The recent advances in drilling activities in shale plays have led to unprecedented challenges that need to be addressed to improve the drilling performance. One of the challenges, experienced especially in the Bakken formation, is a very high rate of drillpipe body wear. The drillpipe body wears out more quickly than the tool joints, thus reducing the life of the tube. Consequently, a mechanism to analyze the pipe body contact would be useful in understanding the downhole scenario and would help to reduce the wear.

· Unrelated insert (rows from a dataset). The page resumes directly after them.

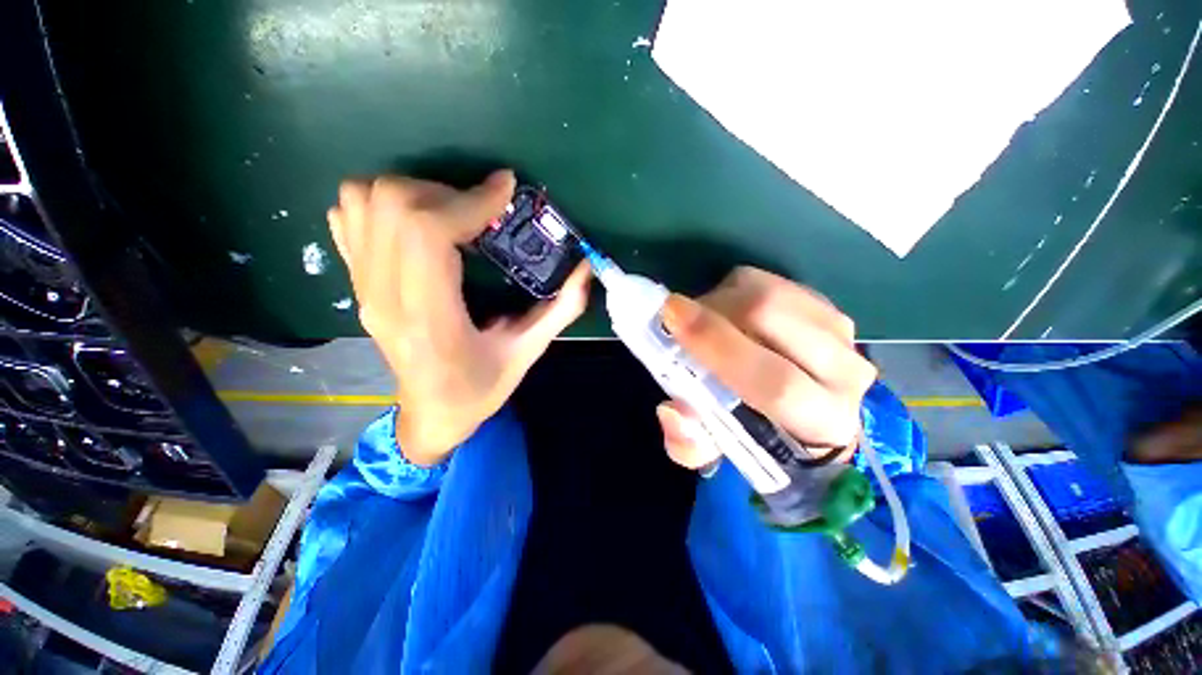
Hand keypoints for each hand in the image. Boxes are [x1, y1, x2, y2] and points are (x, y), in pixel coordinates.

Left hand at [328, 170, 590, 465]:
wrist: (430, 415)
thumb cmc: (479, 390)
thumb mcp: (528, 353)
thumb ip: (560, 309)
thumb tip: (585, 267)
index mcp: (429, 317)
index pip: (428, 232)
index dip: (470, 200)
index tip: (505, 190)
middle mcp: (385, 295)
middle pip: (392, 203)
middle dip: (445, 192)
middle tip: (480, 210)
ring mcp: (363, 286)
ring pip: (362, 199)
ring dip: (412, 193)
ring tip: (449, 215)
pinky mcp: (357, 283)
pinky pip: (348, 217)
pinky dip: (381, 204)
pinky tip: (416, 225)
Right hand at [653, 267, 876, 470]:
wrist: (801, 409)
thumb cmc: (753, 433)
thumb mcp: (712, 451)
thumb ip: (688, 443)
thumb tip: (672, 410)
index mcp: (820, 421)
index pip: (775, 381)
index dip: (718, 344)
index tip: (671, 315)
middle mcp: (844, 374)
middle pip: (771, 317)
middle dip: (712, 310)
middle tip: (678, 318)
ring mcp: (841, 332)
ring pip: (770, 293)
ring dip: (722, 299)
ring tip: (703, 320)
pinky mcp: (827, 306)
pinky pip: (771, 282)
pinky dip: (736, 291)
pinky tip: (728, 312)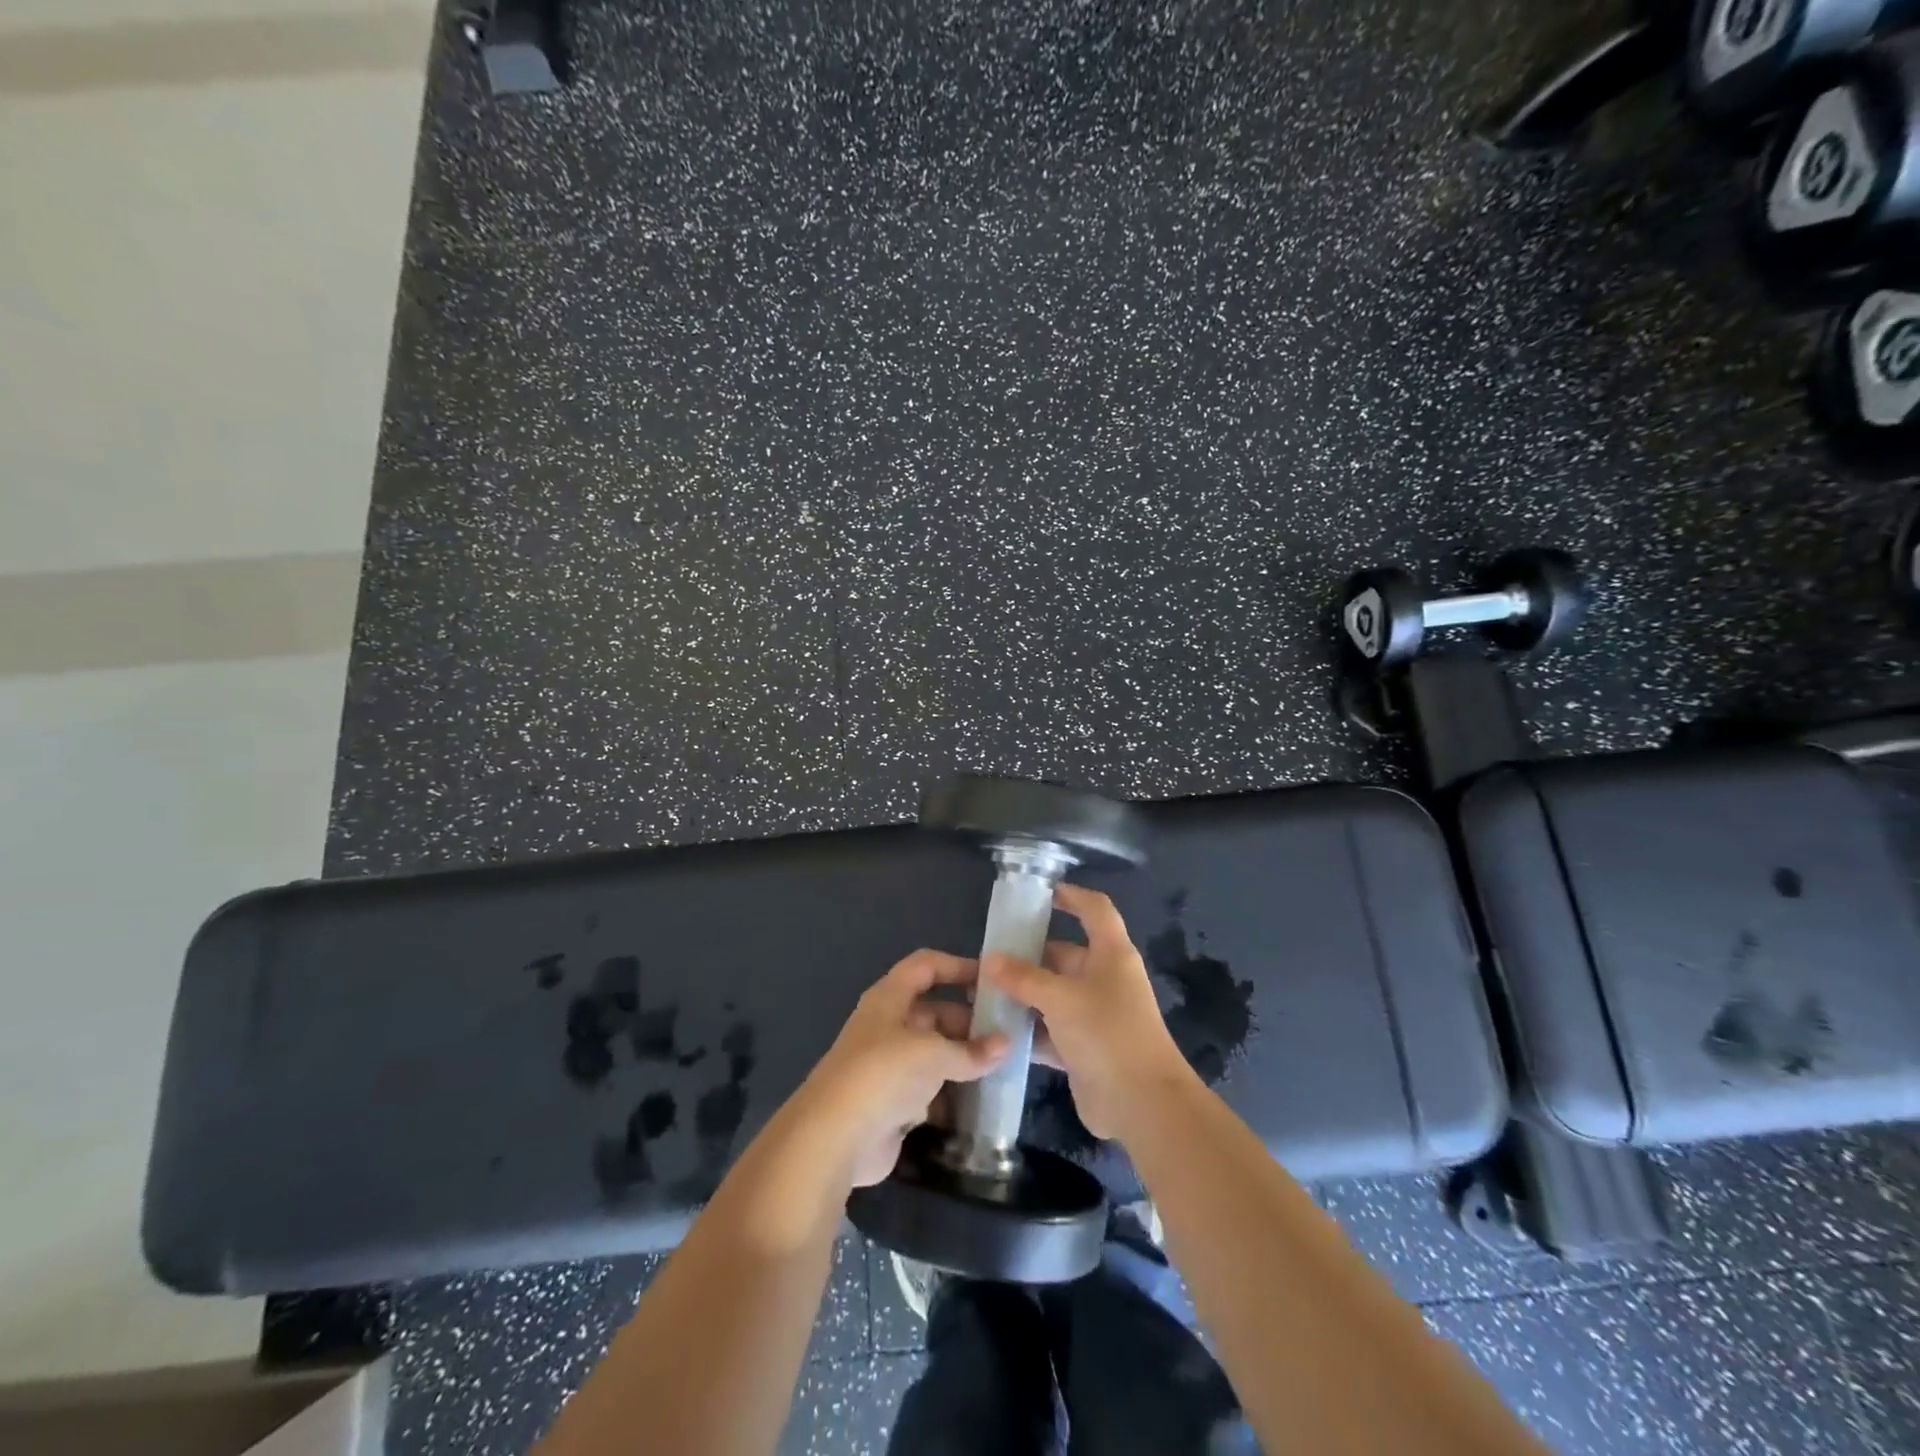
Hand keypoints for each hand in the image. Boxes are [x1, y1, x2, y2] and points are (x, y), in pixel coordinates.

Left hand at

This study uses the finite element analysis to perform a step-by-step investigation of the drillpipe body wear during the drilling of a typical Bakken well using field data. The model helps to calculate the clearance of the center of the pipe body from the wellbore for each joint of pipe and further estimates the side force if there is any contact. The side force analysis is then used to predict the downhole wear in the pipe body under the given drilling parameters.

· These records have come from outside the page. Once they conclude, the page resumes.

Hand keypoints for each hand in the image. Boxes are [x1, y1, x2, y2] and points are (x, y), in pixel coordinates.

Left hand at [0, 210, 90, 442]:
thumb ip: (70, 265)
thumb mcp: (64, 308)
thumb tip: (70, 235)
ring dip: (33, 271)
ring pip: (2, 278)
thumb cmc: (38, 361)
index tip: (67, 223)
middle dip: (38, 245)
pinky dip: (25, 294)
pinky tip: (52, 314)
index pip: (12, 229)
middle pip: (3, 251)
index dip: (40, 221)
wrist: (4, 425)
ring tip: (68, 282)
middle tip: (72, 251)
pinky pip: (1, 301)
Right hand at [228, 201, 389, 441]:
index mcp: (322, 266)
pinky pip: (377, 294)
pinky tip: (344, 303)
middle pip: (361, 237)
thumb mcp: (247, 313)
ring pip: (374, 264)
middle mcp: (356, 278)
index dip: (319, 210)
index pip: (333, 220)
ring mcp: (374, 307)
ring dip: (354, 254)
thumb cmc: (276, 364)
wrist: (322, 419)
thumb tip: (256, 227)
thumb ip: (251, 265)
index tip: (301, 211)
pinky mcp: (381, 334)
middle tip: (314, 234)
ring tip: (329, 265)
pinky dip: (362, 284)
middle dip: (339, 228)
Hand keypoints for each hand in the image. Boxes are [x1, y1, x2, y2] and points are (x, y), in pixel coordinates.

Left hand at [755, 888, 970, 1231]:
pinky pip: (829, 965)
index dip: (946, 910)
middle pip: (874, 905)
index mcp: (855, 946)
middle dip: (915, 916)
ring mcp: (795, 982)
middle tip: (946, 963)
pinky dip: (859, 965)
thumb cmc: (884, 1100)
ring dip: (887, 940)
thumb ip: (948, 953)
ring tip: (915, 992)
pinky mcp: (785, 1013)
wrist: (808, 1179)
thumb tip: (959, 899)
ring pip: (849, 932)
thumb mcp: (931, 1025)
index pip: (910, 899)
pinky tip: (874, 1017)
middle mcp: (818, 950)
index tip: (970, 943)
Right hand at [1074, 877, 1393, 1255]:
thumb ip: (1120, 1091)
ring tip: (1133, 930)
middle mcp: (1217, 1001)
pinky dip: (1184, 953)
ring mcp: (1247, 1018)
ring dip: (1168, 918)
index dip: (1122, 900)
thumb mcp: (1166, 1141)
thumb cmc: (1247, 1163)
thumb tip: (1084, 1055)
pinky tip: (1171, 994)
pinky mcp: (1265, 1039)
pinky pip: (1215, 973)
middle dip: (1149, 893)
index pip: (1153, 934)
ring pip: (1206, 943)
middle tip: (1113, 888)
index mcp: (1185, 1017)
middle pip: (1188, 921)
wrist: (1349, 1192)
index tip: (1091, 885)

The field case study presented compares the performance of 4-in., 4¼-in., and 4½-in. drillpipe from the kickoff point in the 8¾-in. build section. It also analyzes the 4-in. and 4¼-in. drillpipe in the 6-in. lateral section to the target depth. The study also critically examined the influence of drilling parameters on pipe performance to better understand downhole conditions. Based on this analysis, recommendations are provided to mitigate drillpipe body wear for shale drilling environments. This study has the potential to be fully implemented to improve the drill string design in shale plays to reduce drilling times, increase drilling efficiency, and reduce costs by maximizing the life of the drillpipe.